Duan Leo L, Roy Arkaprava
Department of Statistics, University of Florida.
Department of Biostatistics, University of Florida.
J Am Stat Assoc. 2024;119(547):2140-2153. doi: 10.1080/01621459.2023.2250098. Epub 2023 Sep 29.
Spectral clustering views the similarity matrix as a weighted graph, and partitions the data by minimizing a graph-cut loss. Since it minimizes the across-cluster similarity, there is no need to model the distribution within each cluster. As a result, one reduces the chance of model misspecification, which is often a risk in mixture model-based clustering. Nevertheless, compared to the latter, spectral clustering has no direct ways of quantifying the clustering uncertainty (such as the assignment probability), or allowing easy model extensions for complicated data applications. To fill this gap, we propose the Bayesian forest model as a generative graphical model for spectral clustering.
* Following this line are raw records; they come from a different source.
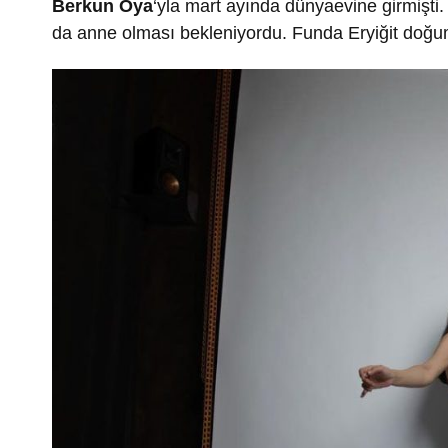
Berkun Oya
‘yla mart ayında dünyaevine girmişti
da anne olması bekleniyordu. Funda Eryiğit doğum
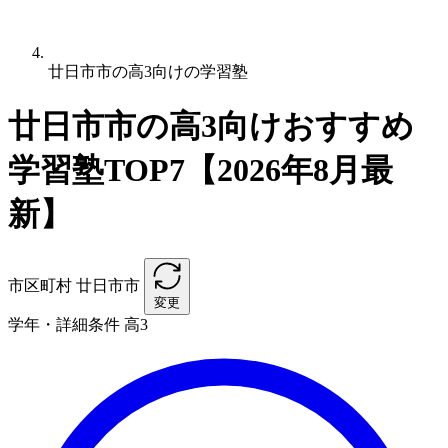
廿日市市の高3向けの学習塾
廿日市市の高3向けおすすめ
学習塾TOP7【2026年8月最
新】
市区町村
廿日市市
変更
学年・詳細条件
高3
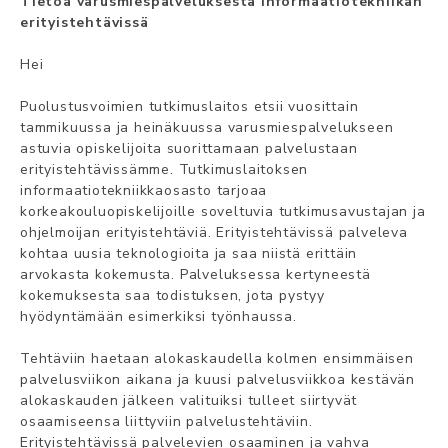
Tietoa varusmiespalveluksesta informaatiotekniikan
erityistehtävissä
Hei
Puolustusvoimien tutkimuslaitos etsii vuosittain
tammikuussa ja heinäkuussa varusmiespalvelukseen
astuvia opiskelijoita suorittamaan palvelustaan
erityistehtävissämme. Tutkimuslaitoksen
informaatiotekniikkaosasto tarjoaa
korkeakouluopiskelijoille soveltuvia tutkimusavustajan ja
ohjelmoijan erityistehtäviä. Erityistehtävissä palveleva
kohtaa uusia teknologioita ja saa niistä erittäin
arvokasta kokemusta. Palveluksessa kertyneestä
kokemuksesta saa todistuksen, jota pystyy
hyödyntämään esimerkiksi työnhaussa.
Tehtäviin haetaan alokaskaudella kolmen ensimmäisen
palvelusviikon aikana ja kuusi palvelusviikkoa kestävän
alokaskauden jälkeen valituiksi tulleet siirtyvät
osaamiseensa liittyviin palvelustehtäviin.
Erityistehtävissä palvelevien osaaminen ja vahva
This is motivated by our discovery that the posterior connecting matrix in a forest model has almost the same leading eigenvectors, as the ones used by normalized spectral clustering. To induce a distribution for the forest, we develop a "forest process" as a graph extension to the urn process, while we carefully characterize the differences in the partition probability. We derive a simple Markov chain Monte Carlo algorithm for posterior estimation, and demonstrate superior performance compared to existing algorithms. We illustrate several model-based extensions useful for data applications, including high-dimensional and multi-view clustering for images.
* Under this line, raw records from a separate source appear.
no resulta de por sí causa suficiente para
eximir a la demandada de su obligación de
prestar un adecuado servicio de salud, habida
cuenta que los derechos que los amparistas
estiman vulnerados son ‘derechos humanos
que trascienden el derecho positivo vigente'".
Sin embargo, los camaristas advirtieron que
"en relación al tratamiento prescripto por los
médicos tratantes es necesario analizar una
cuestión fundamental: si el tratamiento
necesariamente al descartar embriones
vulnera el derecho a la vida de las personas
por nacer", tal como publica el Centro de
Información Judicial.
谱聚类将相似性矩阵视为加权图,并通过最小化图割损失来对数据进行划分。由于它最小化了簇间相似性,因此无需对每个簇内的分布进行建模。这样一来,就降低了模型误设的可能性,而在基于混合模型的聚类中,模型误设往往是一个风险。然而,与后者相比,谱聚类没有直接量化聚类不确定性的方法(如分配概率),也不便于对复杂的数据应用进行模型扩展。为了填补这一空白,我们提出将贝叶斯森林模型作为谱聚类的生成式图形模型。这是基于我们的发现:森林模型中的后验连接矩阵具有几乎与归一化谱聚类所使用的相同的主特征向量。为了诱导森林的分布,我们开发了一种“森林过程”,作为对瓮过程的图形扩展,同时仔细刻画了划分概率的差异。我们推导了一种用于后验估计的简单马尔可夫链蒙特卡罗算法,并证明了其与现有算法相比具有优越的性能。我们展示了几种对数据应用有用的基于模型的扩展,包括用于图像的高维聚类和多视图聚类。